Читаем Русалия полностью

Вечер шестнадцатого декабря третьего индикта, как и множество вечеров до того, Константин коротал в библиотеке, уже принеся изрядную жертву Вакху или Бахусу (а, может быть, Иисусу Христу) финиковым сикером. Действительность успела принять для него желанную привлекательность: что читал – он давно не понимал, окружающие предметы с каждой минутой приобретали все более мягкие расплывчатые формы, и душа уверенно опускалась в спасительный омут пустоты. Появление рядом матери было подобно сатанинскому фокусу, на которые, помимо целебной ласки, был гораздый злой неразбавленный сикер. Однако мать действительно стояла в стороне, должно быть, не первую минуту и с привычной брезгливостью с высоты своего изрядного роста взирала на его сгорбленную над столом фигуру. Рожденный в Порфире поднял на длинной шее свою красивую голову и соорудил губами слабую улыбку, которая никак не вязалась с отсутствующим выражением больших голубых глаз. Но в этот момент сквозь зыбучую пелену тумана он вдруг разглядел в нескольких шагах за матерью выпирающий из сумрака огромный живот его собственного протовестиария 2453евнуха Василия Нофа, обтянутый золотой тканью. Улыбка тотчас покинула его лицо, глупые только что глаза вспыхнули тревогой, орлиный, как у матери, нос заострился, отчего Константин действительно сделался подобен птице, но не орлу, конечно, а скорее потревоженному гусаку.

- Пошли, - сказала Карвонопсида тем величественным глубоким голосом, противоречить которому Константин никогда не решался. – От тебя немногого требуется. Все уже готово, и все сделают без тебя. Но уж показаться перед людьми, вдохновить их тебе придется. Символ ты наш. Да! – царица чуть отклонила голову под темной накидкой к Нофу. – Как же его такого показывать?

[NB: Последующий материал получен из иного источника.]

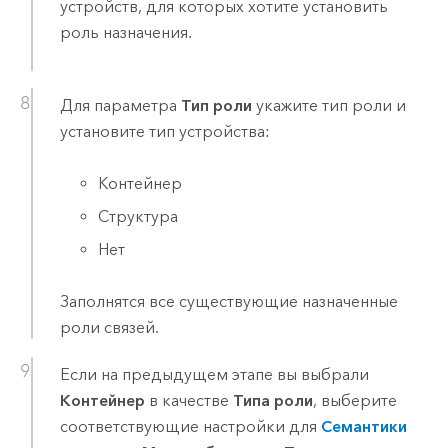
устройств, для которых хотите установить
роль назначения.
Для параметра
Тип роли
укажите тип роли и
установите тип устройства:
Контейнер
Структура
Нет
Заполнятся все существующие назначенные
роли связей.
Если на предыдущем этапе вы выбрали
Контейнер
в качестве
Типа роли
, выберите
соответствующие настройки для
Семантики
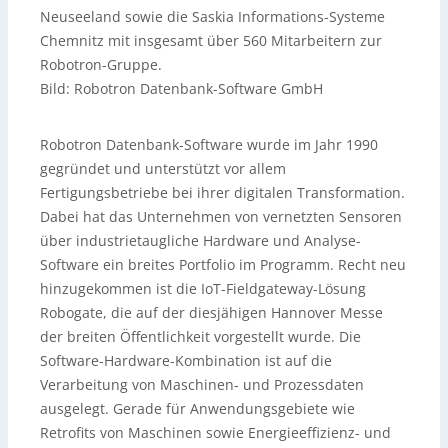
Neuseeland sowie die Saskia Informations-Systeme
Chemnitz mit insgesamt über 560 Mitarbeitern zur
Robotron-Gruppe.
Bild: Robotron Datenbank-Software GmbH
Robotron Datenbank-Software wurde im Jahr 1990
gegründet und unterstützt vor allem
Fertigungsbetriebe bei ihrer digitalen Transformation.
Dabei hat das Unternehmen von vernetzten Sensoren
über industrietaugliche Hardware und Analyse-
Software ein breites Portfolio im Programm. Recht neu
hinzugekommen ist die IoT-Fieldgateway-Lösung
Robogate, die auf der diesjähigen Hannover Messe
der breiten Öffentlichkeit vorgestellt wurde. Die
Software-Hardware-Kombination ist auf die
Verarbeitung von Maschinen- und Prozessdaten
ausgelegt. Gerade für Anwendungsgebiete wie
Retrofits von Maschinen sowie Energieeffizienz- und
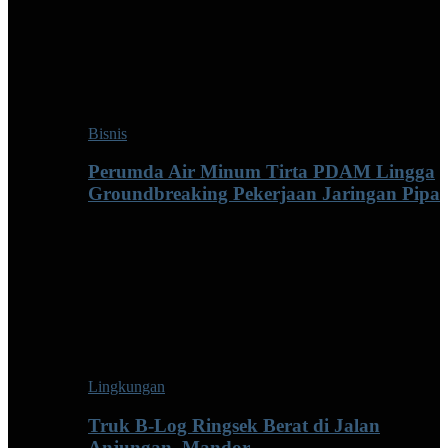
Bisnis
Perumda Air Minum Tirta PDAM Lingga
Groundbreaking Pekerjaan Jaringan Pipa
Lingkungan
Truk B-Log Ringsek Berat di Jalan
Anjungan–Mandor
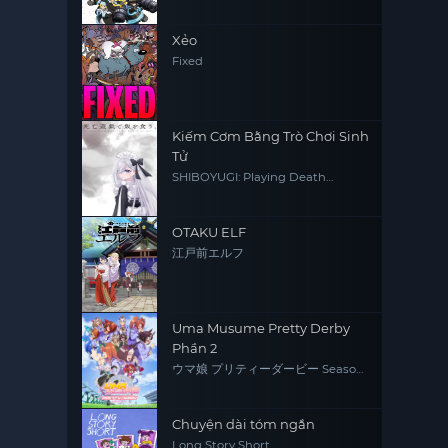
Xẻo
Fixed
Kiếm Cơm Bằng Trò Chơi Sinh
Tử
SHIBOYUGI: Playing Death
Games to Put Food on the Table
OTAKU ELF
江戸前エルフ
Uma Musume Pretty Derby
Phần 2
ウマ娘 プリティーダービー Season
2
Chuyện dài tóm ngắn
Long Story Short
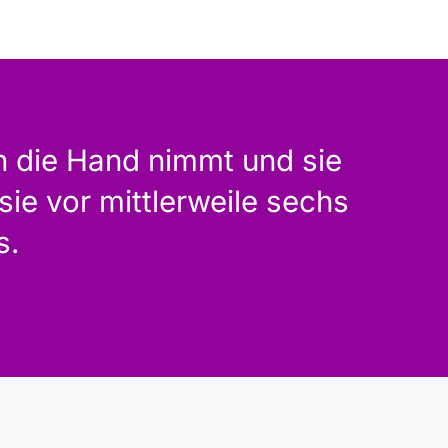
n die Hand nimmt und sie
sie vor mittlerweile sechs
s.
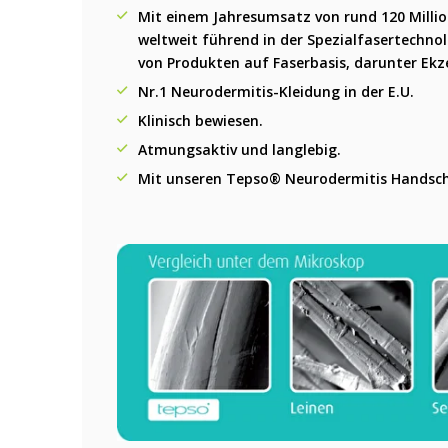
Mit einem Jahresumsatz von rund 120 Million
weltweit führend in der Spezialfasertechnol
von Produkten auf Faserbasis, darunter Ekz
Nr.1 Neurodermitis-Kleidung in der E.U.
Klinisch bewiesen.
Atmungsaktiv und langlebig.
Mit unseren Tepso® Neurodermitis Handschu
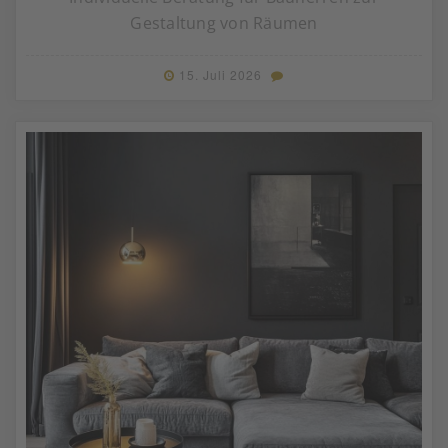
Gestaltung von Räumen
15. Juli 2026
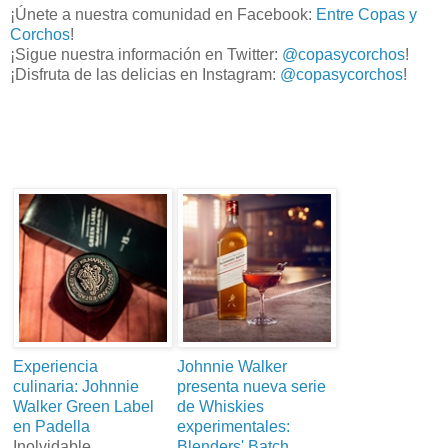
¡Únete a nuestra comunidad en Facebook:
Entre Copas y
Corchos
!
¡Sigue nuestra información en Twitter:
@copasycorchos
!
¡Disfruta de las delicias en Instagram:
@copasycorchos
!
Experiencia
Johnnie Walker
culinaria: Johnnie
presenta nueva serie
Walker Green Label
de Whiskies
en Padella
experimentales:
Inolvidable
Blenders' Batch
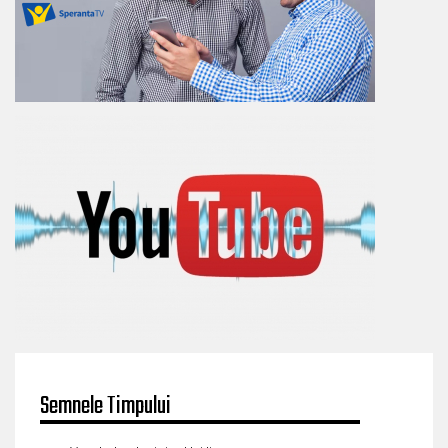
Semnele Timpului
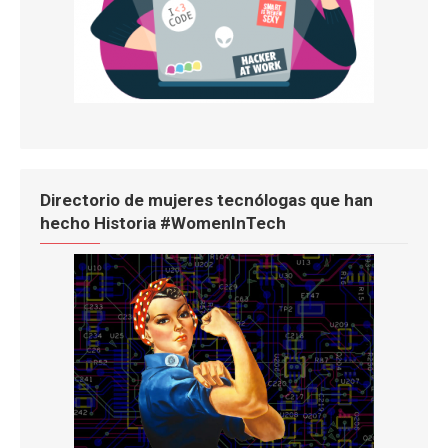
Directorio de mujeres tecnólogas que han
hecho Historia #WomenInTech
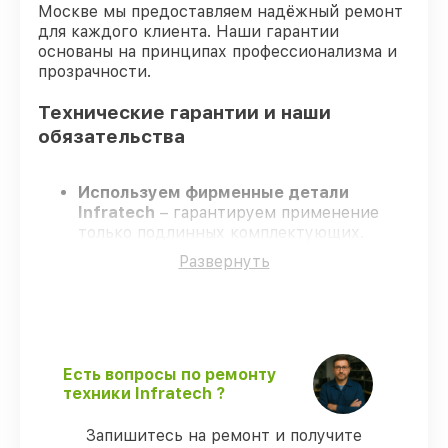
Москве мы предоставляем надёжный ремонт
для каждого клиента. Наши гарантии
основаны на принципах профессионализма и
прозрачности.
Технические гарантии и наши
обязательства
Используем фирменные детали
Infratech
– гарантируем применение
только подлинных комплектующих.
Квалифицированные инженеры
–
Развернуть
проходят жёсткий контроль знаний и
навыков, что обеспечивает надёжную
работу устройства после ремонта.
Соблюдаем сроки ремонта
– ремонт
оптического прицела Infratech IT-204CP
в оговоренные сроки.
Есть вопросы по ремонту
Поддержка после ремонта
– все все
техники Infratech ?
виды ремонта защищены сервисной
гарантией.
Запишитесь на ремонт и получите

- Мне кажется, - человеку постороннему могло бы показаться, что Василий говорит вкрадчиво, но под этой заученной ласкательностью всяк, кого так или иначе сводила судьба с дворцовым евнухом, тотчас же опознал бы пресловутую несгибаемую, железную волю, - их царственность согласятся немного освежиться холодной водой. Мы добавим в нее декокт из цветов бергамота.

Почтительность слуги выглядела скорей насмешкой хозяина, и это несколько покоробило не знавшее рубежей самолюбие огненноокой царицы, но она ничем не выдала своих чувств, лишь сделала шаг к сыну и, положив ему руку, сверкавшую самоцветами Индии и Китая, на худое плечо, произнесла более доверительным тоном (что евнуху следовало бы расценить как напоминание, - порфирородство пока еще никто не отменял):

Пойдем. Время пришло.

Константин невольно кинул быстрый взгляд в ту сторону, где выделялся из полумрака один только большой живот, принадлежавший человеку, к которому он всегда испытывал какой-то неизъяснимый страх. Человека этого скрывала тень, но нетрудно было представить не только всю тяжелую округлую фигуру его целиком, нежно-розовую кожицу затекшего жиром и оттого бесформенного лица, но и узенькие жестокие глазки, и неизбывную едва уловимую то ли злую улыбку, то ли гримасу страдания на полных и ярких женских губах. Но сокрушительный удар любому сознанию наносил тот парадокс, что несмотря на учиненное над этим человеком в молодые годы насилие, - не взирая на женские формы тела, певучесть голоса и округленность жестов, - из-под этой, казавшейся вчистую поддельной, лицедейской внешности на мир смотрел сильный и властный мужчина. Он был в тысячу раз больше мужчиной, чем столь популярные у дворцовых матрон, прославленные своей удалью самцы, которые от частого общения с женщинами, как водится, сами становились женщинами, преисполняясь женскими привычками, проникаясь женскими проблемами, а в результате растворяясь в женском мировоззрении. Однако, кто же не знает, что не только привычки и поступки могут менять сущность личности, в той же мере на это способны влиять и внешние перемены. Так каково же должно было быть могущество духа этого существа, изыскивавшего в себе силы противостоять принуждению обстоятельств?! И сейчас, отодвигая гору сброшенных навалом книг, Константин, содрогался душой от необходимости входить в соприкосновение с могучей волей этого человека с наружностью исполнителя комических представлений и невольно пытался представить, как же должен был бы выглядеть тот, если бы с ним не случилось того, что случилось… Если бы… Но «если» – это умозрение бедных и расслабленных.

- Их царственности разумно было бы облачиться во влаттий 2461, - отраженный темными мозаичными сводами библиотеки, как-то странно сверху прилетел негромкий мелодичный голос Василия Нофа.

- Да-да, - поддержала его августа. - Ты должен выглядеть соответствующе. Сделай это поскорее. Тебя ждут братья.